Dear Partners in Green,

In 2006, Bill McKibben, a distinguished scholar at Middlebury College and leader of the climate campaign 350.org (whom I have mentioned in previous posts), wrote the book The End of Nature, one of the earliest warnings about global warming, which went mostly unheeded. 

In 2010, he urged us to acknowledge that we’d waited too long and that massive change was not only unavoidable but already underway. Our old familiar globe was suddenly melting, drying, acidifying, flooding, and burning in ways that no human has ever seen. We’d created, in a very short time, a new planet recognizable but fundamentally different. And we should indeed call it by another name, “Eaarth,” the title of his book published that year. 

Now, in 2023, it is time, indeed past time, to take his warning seriously. Every day there are signs that the earth is groaning under the weight of the decisions modern people have made since the 1800s: capitalism, individualism, and unbridled growth.  

And this new planet that we created will be difficult to defend, and it will cost a great deal. Think of the fortune needed to repair New Orleans or the trillions it will take to transform our energy systems. Unfortunately, the endless economic growth that could underwrite such expense depends on a planet we’ve managed to damage and degrade. We can’t rely on our old way of living.

It is time for us to finally acknowledge that Bill McKibben was correct: we are living on and coping with a tough new planet.

McKibben argues that our hope depends on scaling back – on building the kind of societies and economies that can hunker down, concentrate on essentials, and create the communities that will allow us to weather trouble on an unprecedented scale. Change – fundamental change – is our best hope for a planet suddenly and violently out of balance. What will we need?

For guidance, I turned to Linda Buzzell-Saltzman.*

A brief summary of what will be required includes:

  1. Food: healthy organic food from local farms, backyards, or community gardens.
  2. Water: frugal use of scarce water.
  3. Air: high air quality standards.
  4. Shelter: green housing and furnishings from local sources.
  5. Clothing and textiles: local non-toxic fabric, clothing, and textiles grown under fair-trade conditions.
  6. Commerce and trade: locally owned and operated businesses providing needed goods and services – mostly local.
  7. Travel and transport: energy-efficient alternative transport and freight trains, bikes, electric vehicles, etc.
  8. Energy: wind, solar, etc.

Her in-depth list continues, covering Community Governance, Social Support Systems, Education, Culture and Communication, Spirit, and Soul.

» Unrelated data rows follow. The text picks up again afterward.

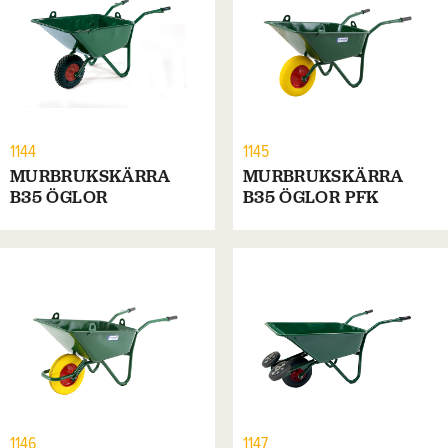
1144
1145
MURBRUKSKÄRRA
MURBRUKSKÄRRA
B35 ÖGLOR
B35 ÖGLOR PFK
1146
1147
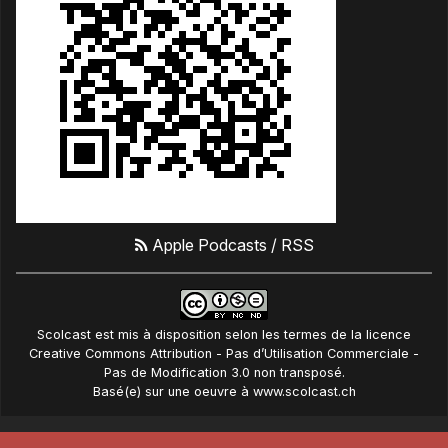
Apple Podcasts
/
RSS
Scolcast
est mis à disposition selon les termes de la
licence
Creative Commons Attribution - Pas d’Utilisation Commerciale -
Pas de Modification 3.0 non transposé
.
Basé(e) sur une oeuvre à
www.scolcast.ch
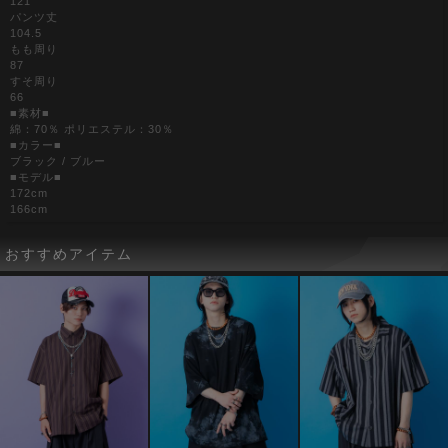
121
パンツ丈
104.5
もも周り
87
すそ周り
66
■素材■
綿：70％ ポリエステル：30％
■カラー■
ブラック / ブルー
■モデル■
172cm
166cm
おすすめアイテム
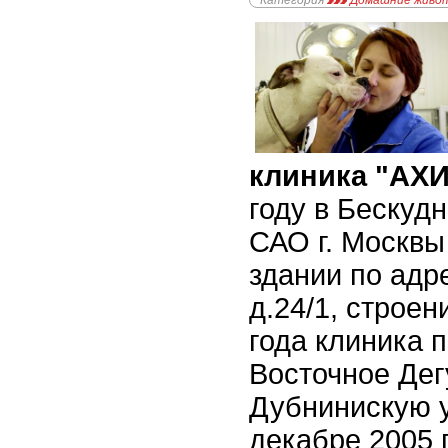
Категория
Домашние живо
клиника "АХ
году в Бескуд
САО г. Москвы
здании по адре
д.24/1, строен
года клиника 
Восточное Дег
Дубнинискую у
декабре 2005 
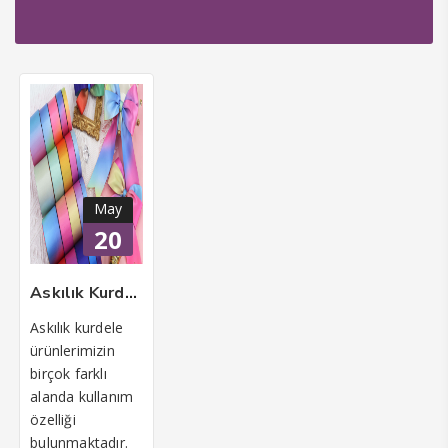
panel
panel
Panel
panel
riş
May
panel
20
Panel
Askılık Kurdele Ürünlerimiz
panel
Askılık kurdele
panel
ürünlerimizin
birçok farklı
panel
alanda kullanım
özelliği
Panel
bulunmaktadır.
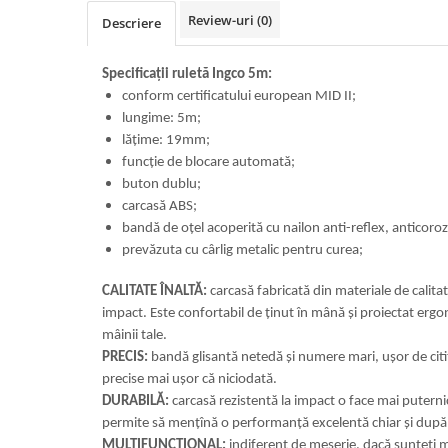
Review-uri
(0)
Descriere
Specificații ruletă Ingco 5m:
conform certificatului european MID II;
lungime: 5m;
lățime: 19mm;
funcție de blocare automată;
buton dublu;
carcasă ABS;
bandă de oțel acoperită cu nailon anti-reflex, anticoroz
prevăzuta cu cârlig metalic pentru curea;
CALITATE ÎNALTĂ:
carcasă fabricată din materiale de calitat
impact. Este confortabil de ținut în mână și proiectat ergo
mâinii tale.
PRECIS:
bandă glisantă netedă și numere mari, ușor de citit
precise mai ușor că niciodată.
DURABILĂ:
carcasă rezistentă la impact o face mai puternică
permite să mențînă o performanță excelentă chiar și după 
MULTIFUNCȚIONAL:
indiferent de meserie, dacă sunteți 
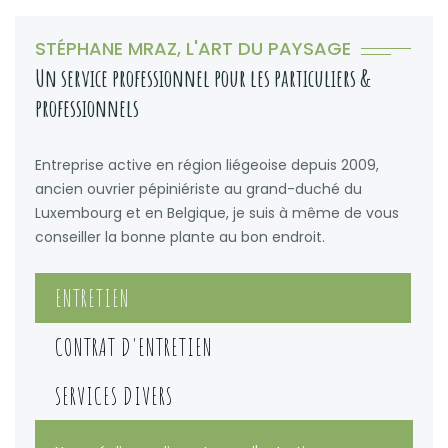
STÉPHANE MRAZ, L'ART DU PAYSAGE
Un service professionnel pour les particuliers &
professionnels
Entreprise active en région liégeoise depuis 2009,
ancien ouvrier pépiniériste au grand-duché du
Luxembourg et en Belgique, je suis à même de vous
conseiller la bonne plante au bon endroit.
ENTRETIEN
CONTRAT D'ENTRETIEN
SERVICES DIVERS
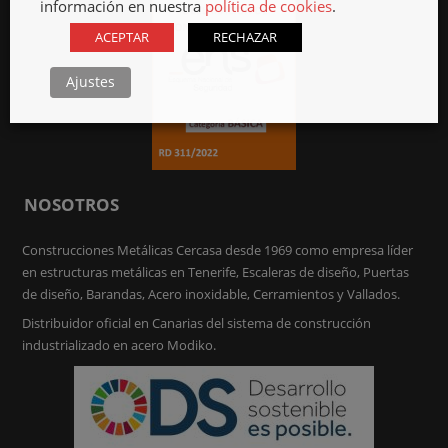
información en nuestra
política de cookies
.
ACEPTAR
RECHAZAR
Ajustes
NOSOTROS
Construcciones Metálicas Cercasa desde 1969 como empresa líder
en estructuras metálicas en Tenerife, Escaleras de diseño, Puertas
de diseño, Barandas, Acero inoxidable, Cerramientos y Vallados.
Distribuidor oficial en Canarias del sistema de construcción
industrializado en acero Modiko.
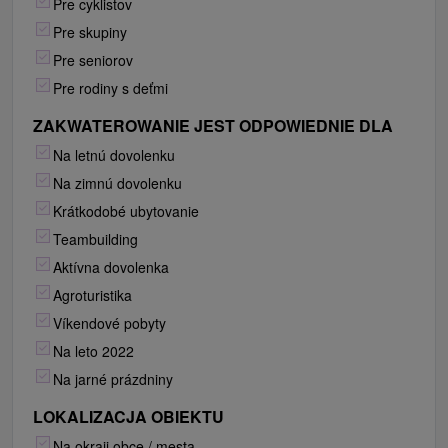
Pre cyklistov
Pre skupiny
Pre seniorov
Pre rodiny s deťmi
ZAKWATEROWANIE JEST ODPOWIEDNIE DLA
Na letnú dovolenku
Na zimnú dovolenku
Krátkodobé ubytovanie
Teambuilding
Aktívna dovolenka
Agroturistika
Víkendové pobyty
Na leto 2022
Na jarné prázdniny
LOKALIZACJA OBIEKTU
Na okraji obce / mesta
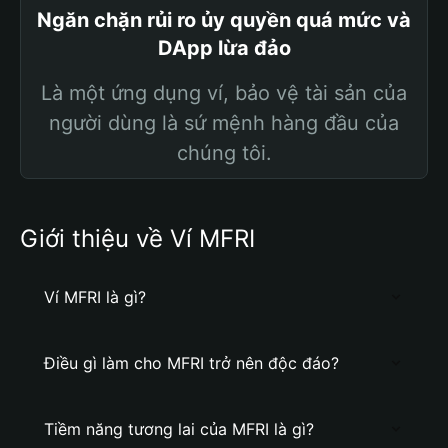
Ngăn chặn rủi ro ủy quyền quá mức và
DApp lừa đảo
Là một ứng dụng ví, bảo vệ tài sản của
người dùng là sứ mệnh hàng đầu của
chúng tôi.
Giới thiệu về Ví MFRI
Ví MFRI là gì?
Điều gì làm cho MFRI trở nên độc đáo?
Tiềm năng tương lai của MFRI là gì?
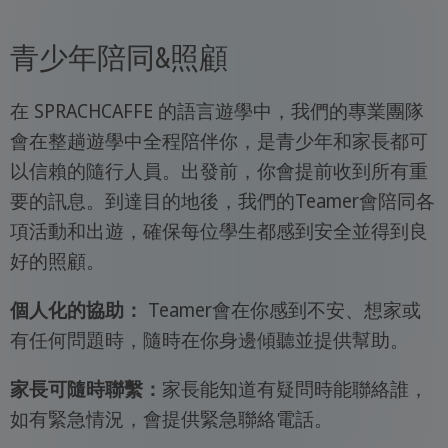
青少年陪同&照顧
在 SPRACHCAFFE 的語言遊學中，我們的專業團隊
會在整趟遊學中全程陪伴你，是青少年和家長都可
以信賴的隨行人員。出發前，你會提前收到所有重
要的訊息。到達目的地後，我們的Teamer會陪同各
項活動和出遊，確保每位學生都感到安全並得到良
好的照顧。
個人化的協助：
Teamer會在你感到不安、想家或
有任何問題時，隨時在你身邊傾聽並提供幫助。
家長可隨時聯繫：
家長能知道有疑問時能聯絡誰，
如有緊急情況，會提供緊急聯絡電話。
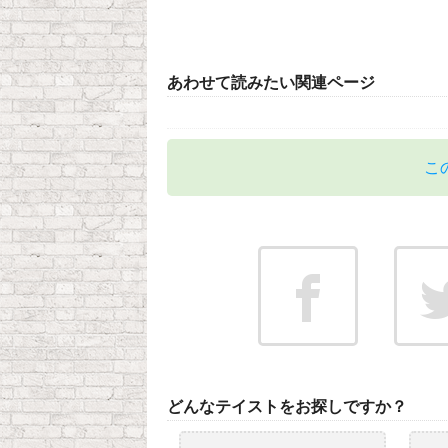
あわせて読みたい関連ページ
こ
どんなテイストをお探しですか？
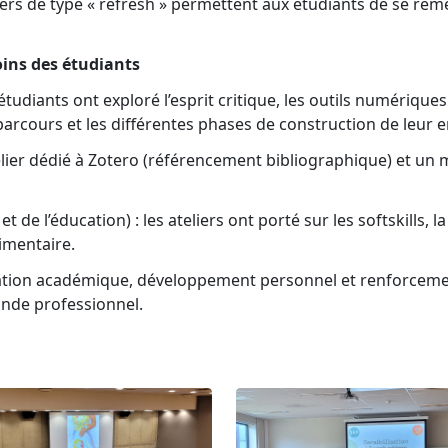
iers de type « refresh » permettent aux étudiants de se re
oins des étudiants
tudiants ont exploré l’esprit critique, les outils numériques 
rcours et les différentes phases de construction de leur e
ier dédié à Zotero (référencement bibliographique) et un 
 de l’éducation) : les ateliers ont porté sur les softskills,
limentaire.
paration académique, développement personnel et renforcem
onde professionnel.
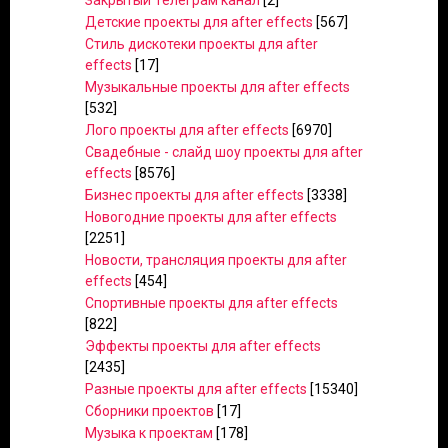
Закрытый Телеграм канал
[2]
Детские проекты для after effects
[567]
Стиль дискотеки проекты для after
effects
[17]
Музыкальные проекты для after effects
[532]
Лого проекты для after effects
[6970]
Свадебные - слайд шоу проекты для after
effects
[8576]
Бизнес проекты для after effects
[3338]
Новогодние проекты для after effects
[2251]
Новости, трансляция проекты для after
effects
[454]
Спортивные проекты для after effects
[822]
Эффекты проекты для after effects
[2435]
Разные проекты для after effects
[15340]
Сборники проектов
[17]
Музыка к проектам
[178]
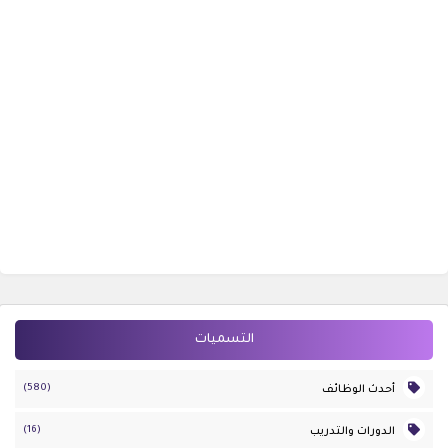
التسميات
(580)
أحدث الوظائف
(16)
الدورات والتدريب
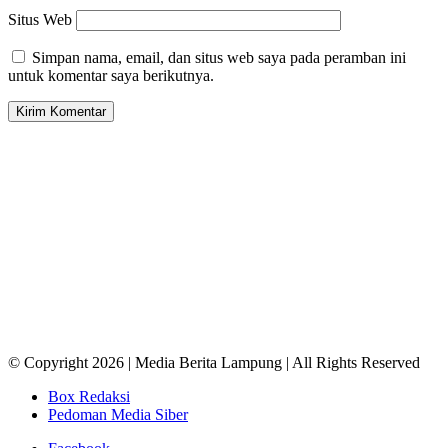
Situs Web
Simpan nama, email, dan situs web saya pada peramban ini
untuk komentar saya berikutnya.
© Copyright 2026 | Media Berita Lampung | All Rights Reserved
Box Redaksi
Pedoman Media Siber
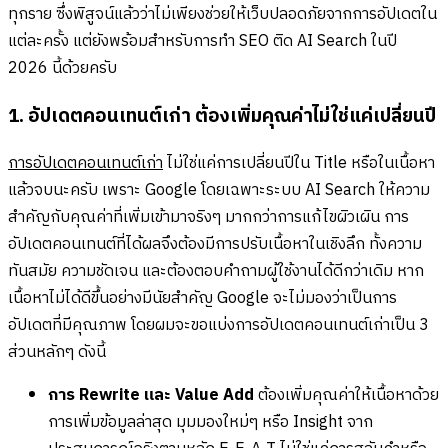
ทุกราย ซึ่งพิสูจน์แล้วว่าไม่เพียงช่วยให้เว็บปลอดภัยจากการอัปเดตใน
แต่ละครั้ง แต่ยังพร้อมสำหรับการทำ SEO ติด AI Search ในปี
2026 นี้ด้วยครับ
1. อัปเดตคอนเทนต์เก่า ต้องเพิ่มคุณค่าไม่ใช่แค่เปลี่ยนปี
การอัปเดตคอนเทนต์เก่า
ไม่ใช่แค่การเปลี่ยนปีใน Title หรือในเนื้อหา
แล้วจบนะครับ เพราะ Google โดยเฉพาะระบบ AI Search ให้ความ
สำคัญกับคุณค่าที่เพิ่มเข้ามาจริงๆ มากกว่าการแก้ไขผิวเผิน การ
อัปเดตคอนเทนต์ที่ได้ผลจึงต้องมีการปรับเนื้อหาในเชิงลึก ทั้งความ
ทันสมัย ความชัดเจน และต้องตอบคำถามผู้ใช้งานได้ดีกว่าเดิม หาก
เนื้อหาไม่ได้ดีขึ้นอย่างมีนัยสำคัญ Google จะไม่มองว่าเป็นการ
อัปเดตที่มีคุณภาพ โดยผมจะขอแบ่งการอัปเดตคอนเทนต์เก่าเป็น 3
ส่วนหลักๆ ดังนี้
การ Rewrite และ Value Add
ต้องเพิ่มคุณค่าให้เนื้อหาด้วย
การเพิ่มข้อมูลล่าสุด มุมมองใหม่ๆ หรือ Insight จาก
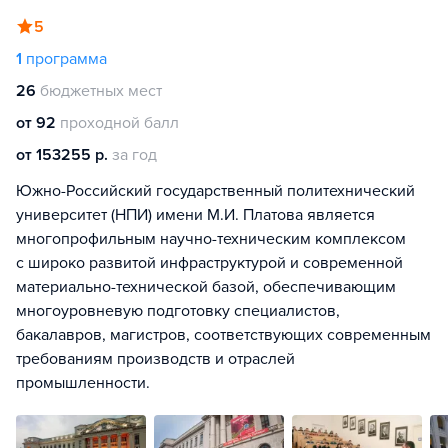
5
1
программа
26
бюджетных мест
от 92
проходной балл
от 153255 р.
за год
Южно-Российский государственный политехнический
университет (НПИ) имени М.И. Платова является
многопрофильным научно-техническим комплексом
с широко развитой инфраструктурой и современной
материально-технической базой, обеспечивающим
многоуровневую подготовку специалистов,
бакалавров, магистров, соответствующих современным
требованиям производств и отраслей
промышленности.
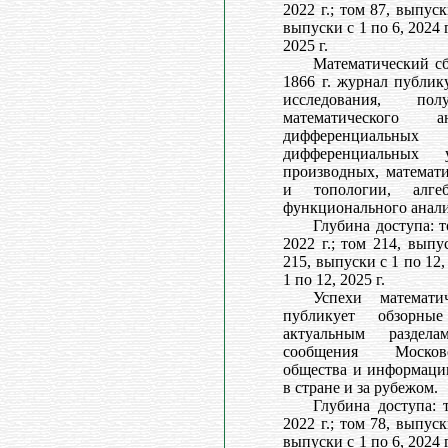
2022 г.; том 87, выпуск
выпуски с 1 по 6, 2024 г
2025 г.
Математический сб
1866 г. журнал публик
исследования, п
математического а
дифференциал
дифференциальных
производных, математи
и топологии, алг
функционального анали
Глубина доступа: т
2022 г.; том 214, выпу
215, выпуски с 1 по 12,
1 по 12, 2025 г.
Успехи математ
публикует обзорны
актуальным раздела
сообщения Московс
общества и информаци
в стране и за рубежом.
Глубина доступа: 
2022 г.; том 78, выпуск
выпуски с 1 по 6, 2024 г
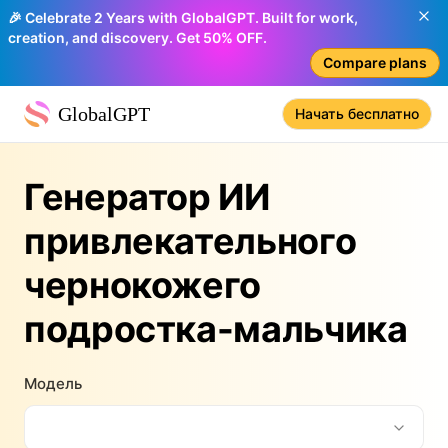
🎉 Celebrate 2 Years with GlobalGPT. Built for work,
creation, and discovery. Get 50% OFF.
Compare plans
GlobalGPT
Начать бесплатно
Генератор ИИ
привлекательного
чернокожего
подростка-мальчика
Модель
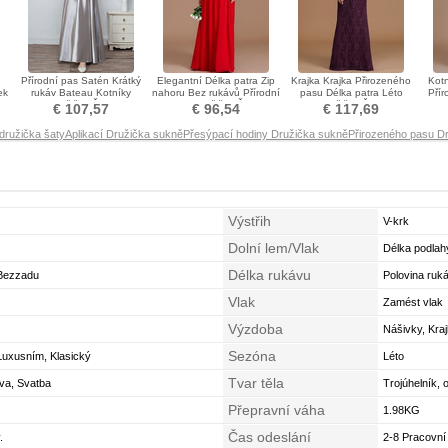
u
Přírodní pas Satén Krátký
Elegantní Délka patra Zip
Krajka Krajka Přirozeného
Kot
ek
rukáv Bateau Kotníky
nahoru Bez rukávů Přírodní
pasu Délka patra Léto
Přír
Družička Šaty
pas Družička Šaty
Družička Šaty
€ 107,57
€ 96,54
€ 117,69
 družička šaty
Aplikací Družička sukně
Přesýpací hodiny Družička sukně
Přirozeného pasu D
Výstřih
V-krk
Dolní lem/Vlak
Délka podlah
Délka rukávu
 Bezzadu
Polovina ruká
Vlak
Zamést vlak
Výzdoba
Nášivky, Kraj
Sezóna
Luxusním, Klasický
Léto
Tvar těla
ava, Svatba
Trojúhelník, 
Přepravní váha
Střední
1.98KG
Čas odeslání
.
2-8 Pracovní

As overwhelming and impossible as this list may seem, it is likely the future that will be required if we are to survive on this new planet.

The reality is we are acting too slowly. We are living as though we were on the old earth, but we are not.  

I once again quote from Gordon Leff’s essay, The Dissolution of The Middle Ages: 

“There is a time-lag which enables people to live with discontinuities long after they have occurred. It is due to the principle of inertia, which is as strong in human society as in nature; but in society it has the added element of will, in wanting to continue in the same attitudes, long after they have become intellectually untenable or practically inconsistent. Only when they become so irreconcilable that they contradict the very ends they are supposed to serve are they usually abandoned and then not without a struggle, and a rearguard action, extending in some cases over centuries.” 

We do not have ages; we do not have decades. We are down to the wire.

A beautiful summer day is not an indication that all is well. And putting one’s head in the sand is certainly not the answer. 

Regarding the changes required, I do wish we could say with confidence, “Don’t worry; we got this.”

So this month, hunker down. Limit shopping and travel, support local farmers, speak out, research and donate to environmental organizations, let that grass grow another week, and hang out your laundry to dry.  

“The greatest threat to our planet is the belief that someone else will save it.” — Robert Swan

Thank you for being on this journey.

Wishing peace and health to you and your loved ones. 

Till next time,
Beth

* Linda Buzzell- Saltzman, MA, MFT Sustainable Small Cities Project for the Future.